Rodriguez, 40, who works for a labor union, said she wants a nominee who is equipped for the job, has the same values she wants for the Democratic Party and who will stand up to Trump. All the Democrats should be bolder with their ideas and policies, including on immigration, she said. Bottom line, she’s still waiting to be inspired.
Adrian Mohammed, president of the Black Young Democrats club in Sacramento County, also said he’s still deciding between Sanders and Warren and hasn’t seen much targeted outreach to local African-American voters by either campaign.
Both candidates can continue appealing to diverse voters by talking about inequality and issues such as health care, said Mohammed, 28, a labor lobbyist.
One theme of the Democratic race so far is that candidates of color have yet to make much headway among voters of color, which helps explain why they’re still back in the pack.
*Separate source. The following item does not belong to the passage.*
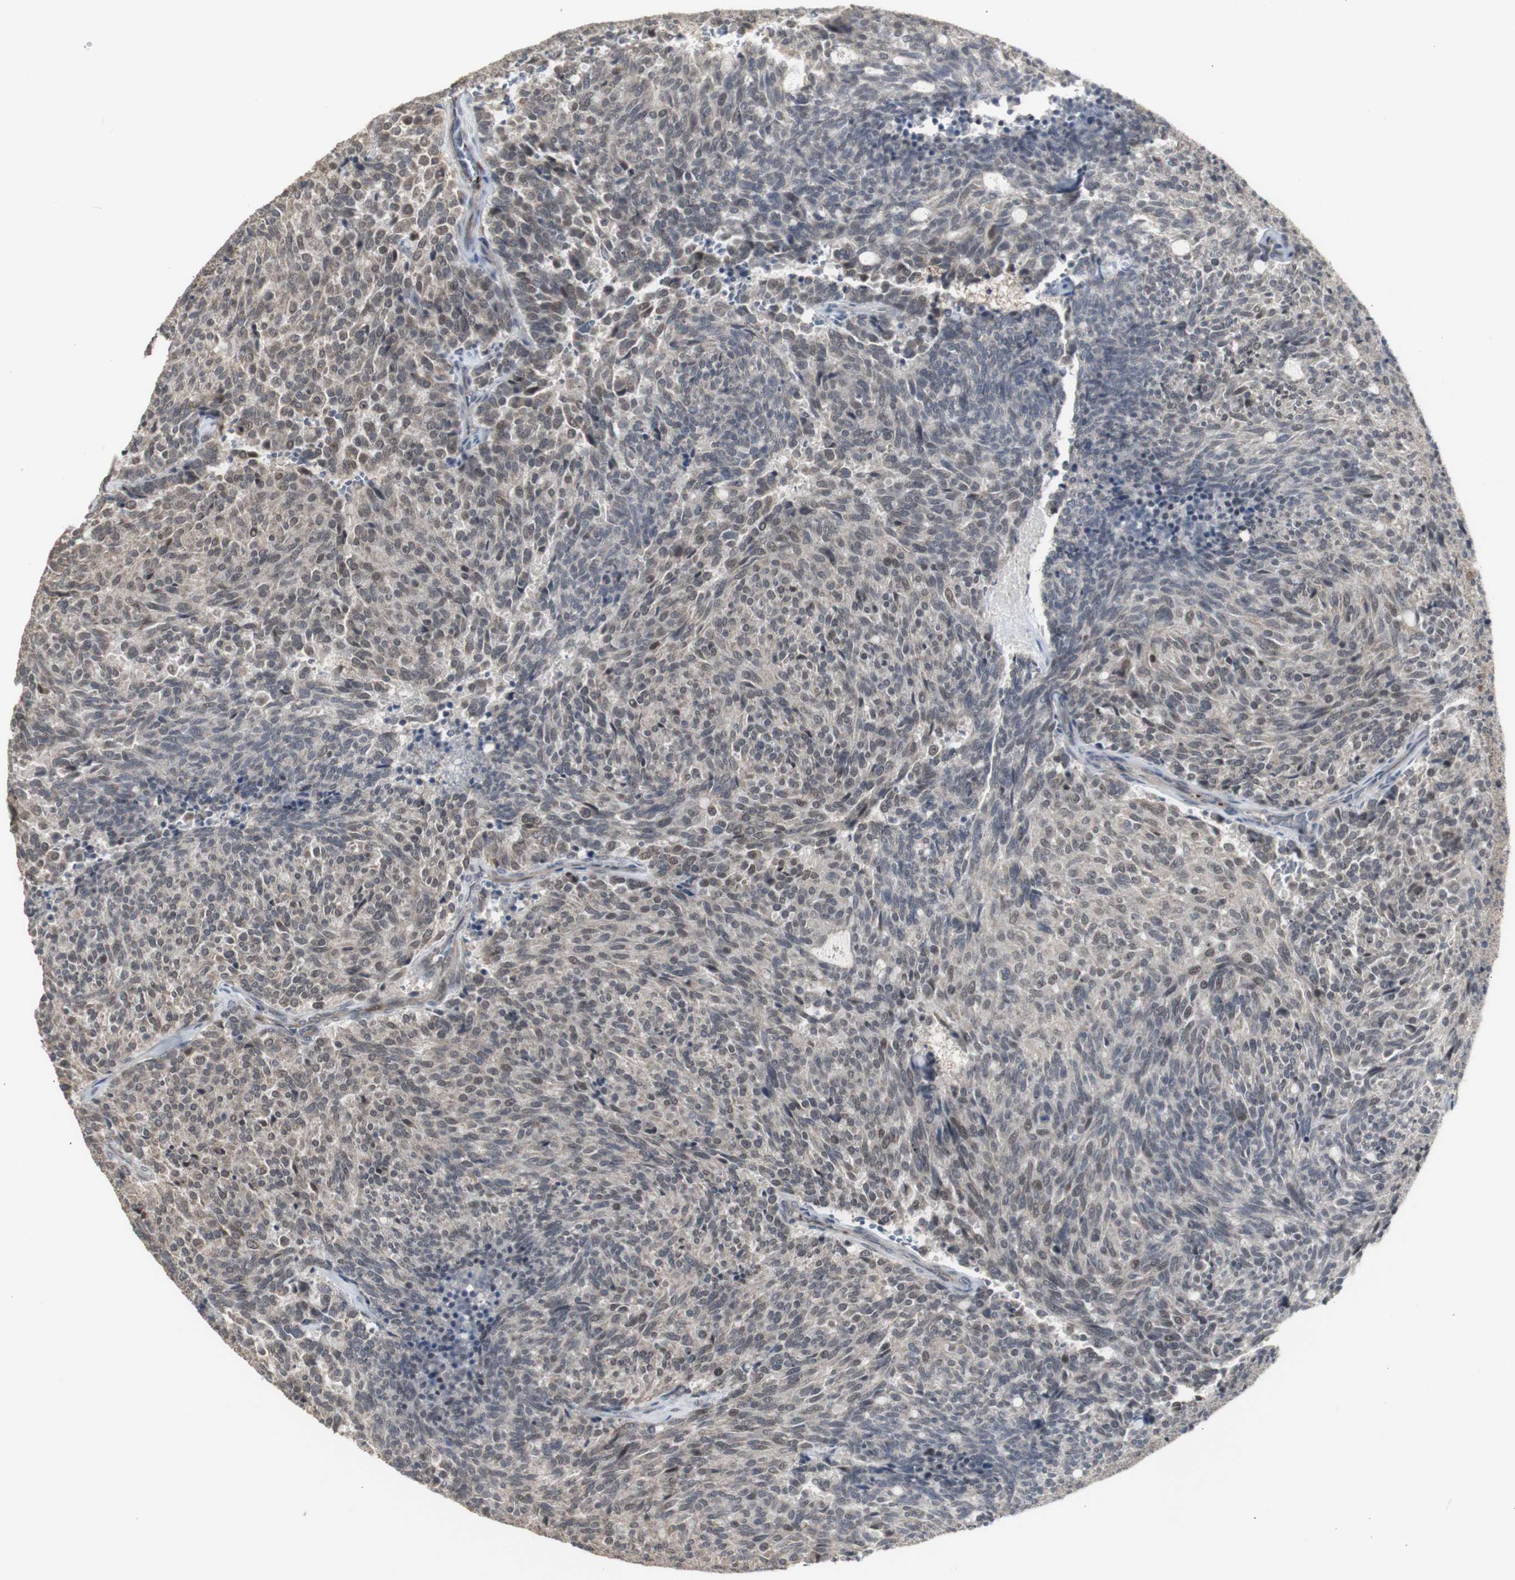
{"staining": {"intensity": "weak", "quantity": ">75%", "location": "cytoplasmic/membranous"}, "tissue": "carcinoid", "cell_type": "Tumor cells", "image_type": "cancer", "snomed": [{"axis": "morphology", "description": "Carcinoid, malignant, NOS"}, {"axis": "topography", "description": "Pancreas"}], "caption": "Human malignant carcinoid stained for a protein (brown) exhibits weak cytoplasmic/membranous positive expression in approximately >75% of tumor cells.", "gene": "ALOX12", "patient": {"sex": "female", "age": 54}}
For instance, in her home state, Harris was at only 8% in the PPIC poll and in single digits among voters of color—even with her six years as the first African American to serve as attorney general and nearly three years in the U.S. Senate. But her history in California may be part of her problem, Mohammed said, because African-American voters in particular don’t trust her to be progressive on police brutality and criminal justice reform.
Mohammed said he’ll ultimately pick between Sanders and Warren by doing a deep dive into their policies and positions.
“It’s all you can do,” he said.
These decisions by Mohammed, Rodriguez and other progressive voters will go a long way in deciding whether Sanders, Warren—or neither—emerge as the Democratic nominee.